WASHINGTON (Reuters) – U.S. Ambassador to China Terry Branstad was due to begin visiting Tibet on Sunday for official meetings and visits to religious and cultural sites, according to a news report on Sunday.
FILE PHOTO: U.S. Ambassador to China Terry Branstad speaks at an event to celebrate the re-introduction of American beef imports to China in Beijing, China June 30, 2017. REUTERS/Mark Schiefelbein/Pool
Branstad was scheduled to visit the Tibet Autonomous Region and Qinghai Province, a historic region of Tibet known to Tibetans as Amdo, from Sunday to Saturday, Radio Free Asia said in a report.
The State Department did not immediately comment on the story.

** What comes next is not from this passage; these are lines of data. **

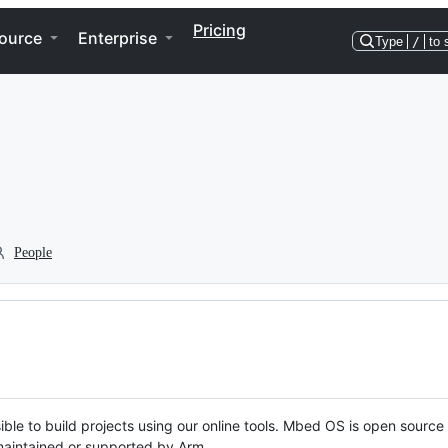
Pricing
ource
Enterprise
Type
/
to 
People
ble to build projects using our online tools. Mbed OS is open source
y maintained or supported by Arm.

Radio Free Asia said it would be the first visit to Tibet by a U.S. official since the U.S. Congress approved a law in December that requires the United States to deny visas to Chinese officials in charge of implementing policies that restrict access to Tibet for foreigners. The U.S. government is required to begin denying visas by the end of this year.
In December, China denounced the United States for passing the law, saying it was “resolutely opposed” to the U.S. legislation on what China considers an internal affair, and it risked causing “serious harm” to their relations.
Since then, tensions have been running high between the two countries over trade. China struck a more aggressive tone in its trade war with the United States on Friday, suggesting a resumption of talks between the world’s two largest economies would be meaningless unless Washington changed course.
On Saturday, China’s senior diplomat Wang Yi told U.S. Secretary of State Mike Pompeo that recent U.S. words and actions had harmed the interests of China and its enterprises, and that Washington should show restraint.
While the Trump administration has taken a tough stance towards China on trade and highlighted security rivalry with Beijing, the administration has so far not acted on congressional calls for it to impose sanctions on China’s former Communist Party chief in Tibet, Chen Quanguo, for the treatment of minority Muslims in Xinjiang province, where he is currently party chief.
A State Department report in March said Chen had replicated in Xinjiang, policies similar to those credited with reducing opposition to Chinese rule in Tibet.
Beijing sent troops into remote, mountainous Tibet in 1950 in what it officially terms a peaceful liberation and has ruled there with an iron fist ever since.